Behavior Intention terhadap Penggunaan E-Book pada Milenial di Jakarta (Part 2)

Oleh: Karina Liawinardi, SE (Alumni of International Marketing)

(Bersambung dari: Behavior Intention terhadap Penggunaan E-Book pada Milenial di Jakarta)

Pertumbuhan dari smartphone dan internet merupakan suatu opportunity untuk perluasan dan pengembangan pasar e­-book. Aplikasi e-reader asal Indonesia, Scoop, telah menerbitkan sebuah infografik mengenai kondisi e-publishing di Indonesia. Aplikasi Scoop telah di-download sebanyak 1,5 juta dan 30 persen diantaranya adalah pengguna aktif. Aplikasi Scoop memiliki 650 majalah, 10,000 buku dan 55 surat kabar. Infografik ini mengungkapkan bahwa sebagian besar pengguna aplikasi e-reader adalah para pria dan mayoritas menggunakan perangkat iOS. Pembaca terbanyak didominasi dari pulau Jawa. (Tech in Asia, 2014)

E-book telah didefinisikan dalam berbagai perspektif. (Jin, 2014) mengatakan bahwa e-book didefinisikan sebagai versi digital dari terbitan buku yang terdiri dari kata-kata dan gambar dan (Walters, 2014) juga mendefinisikan e-book sebagai perangkat mobile yang memberikan kemudahan bagi orang yang memperolehnya tanpa memperhatikan waktu dan tempat. Perbedaan e-book dengan buku digital adalah buku dicetak di atas kertas dan e-book dapat diunduh via perangkat elektronik dan di lokasi manapun.

Di masa depan diperkirakan bahwa orang-orang akan mengganti buku digital dengan e-book untuk penggunaan di kelas. Hal ini disebabkan fakta bahwa e-book memiliki karakteristik layar beresolusi tinggi dan mudah dibaca, mudah diterima dan dapat mengirimkan file melalui smartphone. Perangkat mobile seperti smartphone memiliki memori yang lebih besar untuk menyimpan banyak file buku sekaligus. (Surjandy, 2017)

Kebutuhan akan akses terhadap bahan bacaan dari pasar yang tersedia telah membuat Perpusnas berupaya untuk mengubah paradigma konvensional masyarakat Indonesia. Perpustakaan tidak lagi diharapkan untuk menunggu pengunjung, tetapi perpustakaan dengan teknologi informasi yang ada harus menjangkau masyarakat. Pemanfaatan teknologi informasi ini dikembangkan oleh Perpusnas melalui 3 program, yaitu: Indonesia One Search, iPusnas dan e-Resources. (Kumparan, 2017)

Indonesia One Search merupakan situs pencarian yang terintegrasi dengan koleksi publik yang dimiliki oleh perpustakaan, museum, arsip dan sumber elektronik di Indonesia. Hingga saat ini, terdapat 4.282.984 entri hasil kerja sama dengan 561 institusi, 626 perpustakaan dan 2.582 repositori. Indonesia One Search terkoneksi dengan berbagai koleksi publik yang dimiliki oleh lembaga-lembaga dalam negeri.
..........
#### Perintah Kerja 1
Jawablah pertanyaan berikut berdasarkan teks sumber.
(a) Berapa jumlah unduhan aplikasi Scoop?
(b) Apa saja tiga program yang dikembangkan Perpusnas untuk memanfaatkan teknologi informasi?
(c) Dengan berapa institusi Indonesia One Search bekerja sama?
#### Perintah Kerja 2
Salin persis bagian teks sumber yang dimulai dari "Pertumbuhan dari smartphone" dan berakhir pada "in Asia, 2014)".
Item-item ini merupakan bahan terpisah dari teks sumber.

#### Cuplikan Data
..........
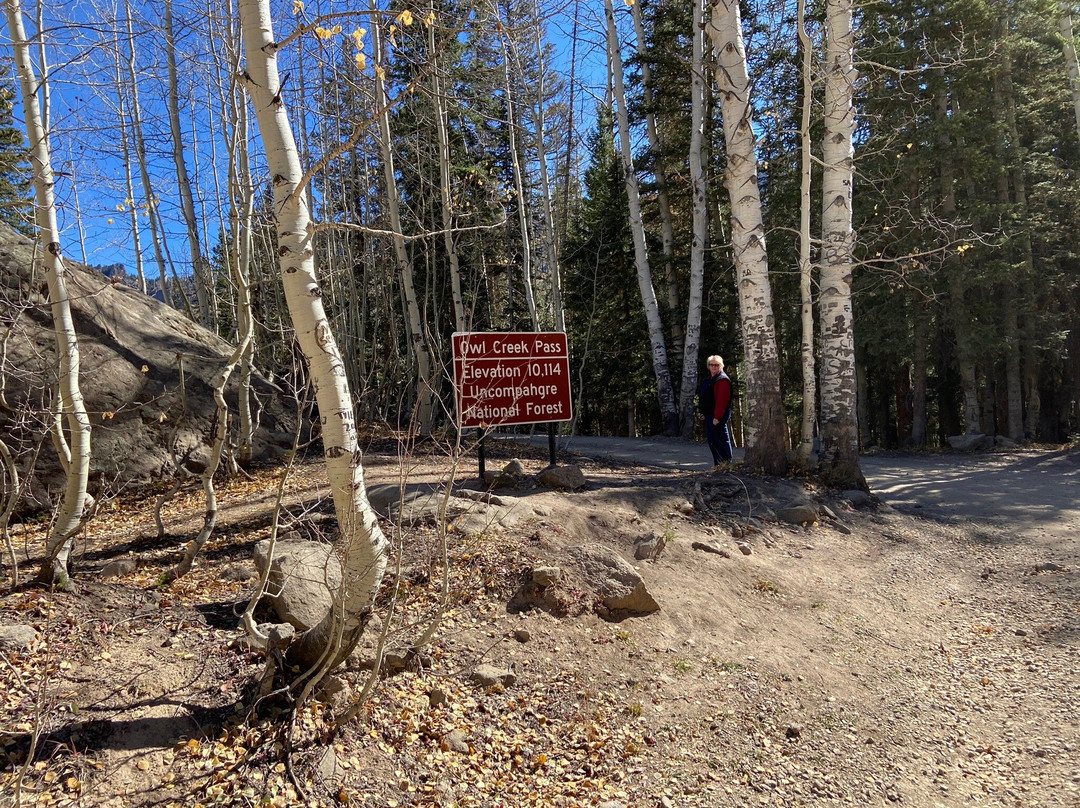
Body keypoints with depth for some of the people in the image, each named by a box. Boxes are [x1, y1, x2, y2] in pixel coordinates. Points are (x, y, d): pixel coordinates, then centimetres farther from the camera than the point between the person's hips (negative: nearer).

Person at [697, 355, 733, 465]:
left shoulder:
..........
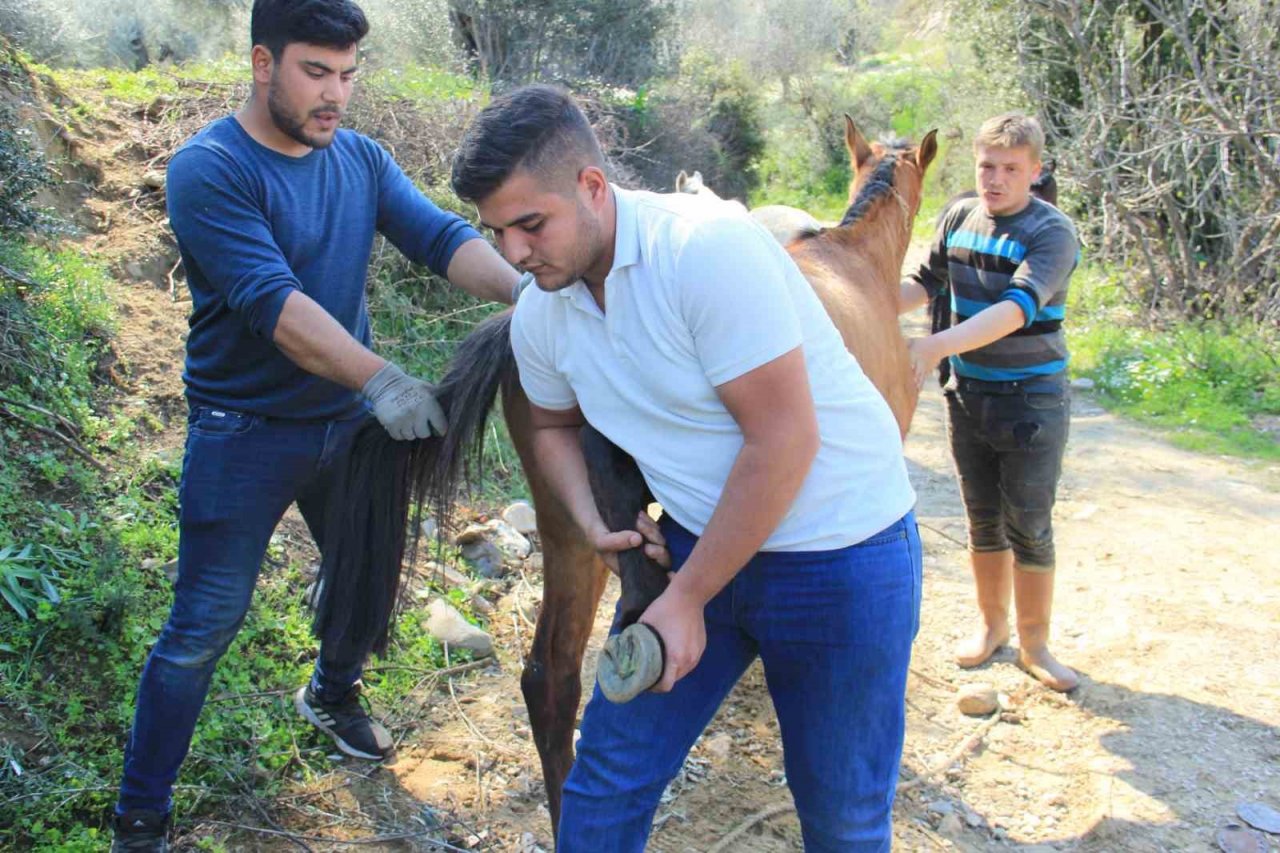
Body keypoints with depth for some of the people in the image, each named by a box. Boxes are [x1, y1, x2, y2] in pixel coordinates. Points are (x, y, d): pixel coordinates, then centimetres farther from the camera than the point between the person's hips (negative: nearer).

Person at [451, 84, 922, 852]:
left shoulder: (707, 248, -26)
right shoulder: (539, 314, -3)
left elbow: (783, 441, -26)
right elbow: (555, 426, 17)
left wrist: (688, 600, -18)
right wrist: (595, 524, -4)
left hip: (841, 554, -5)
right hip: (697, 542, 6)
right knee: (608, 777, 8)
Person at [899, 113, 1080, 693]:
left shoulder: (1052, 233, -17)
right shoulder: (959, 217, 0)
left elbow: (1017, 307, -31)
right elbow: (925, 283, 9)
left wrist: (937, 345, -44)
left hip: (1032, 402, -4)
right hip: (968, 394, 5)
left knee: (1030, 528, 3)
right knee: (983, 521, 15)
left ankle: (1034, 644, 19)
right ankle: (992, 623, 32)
..........
#### Penyelesaian 1
(a) Sebanyak 1,5 juta.
(b) Indonesia One Search, iPusnas dan e-Resources.
(c) 561 institusi.

#### Penyelesaian 2
Pertumbuhan dari smartphone dan internet merupakan suatu opportunity untuk perluasan dan pengembangan pasar e­-book. Aplikasi e-reader asal Indonesia, Scoop, telah menerbitkan sebuah infografik mengenai kondisi e-publishing di Indonesia. Aplikasi Scoop telah di-download sebanyak 1,5 juta dan 30 persen diantaranya adalah pengguna aktif. Aplikasi Scoop memiliki 650 majalah, 10,000 buku dan 55 surat kabar. Infografik ini mengungkapkan bahwa sebagian besar pengguna aplikasi e-reader adalah para pria dan mayoritas menggunakan perangkat iOS. Pembaca terbanyak didominasi dari pulau Jawa. (Tech in Asia, 2014)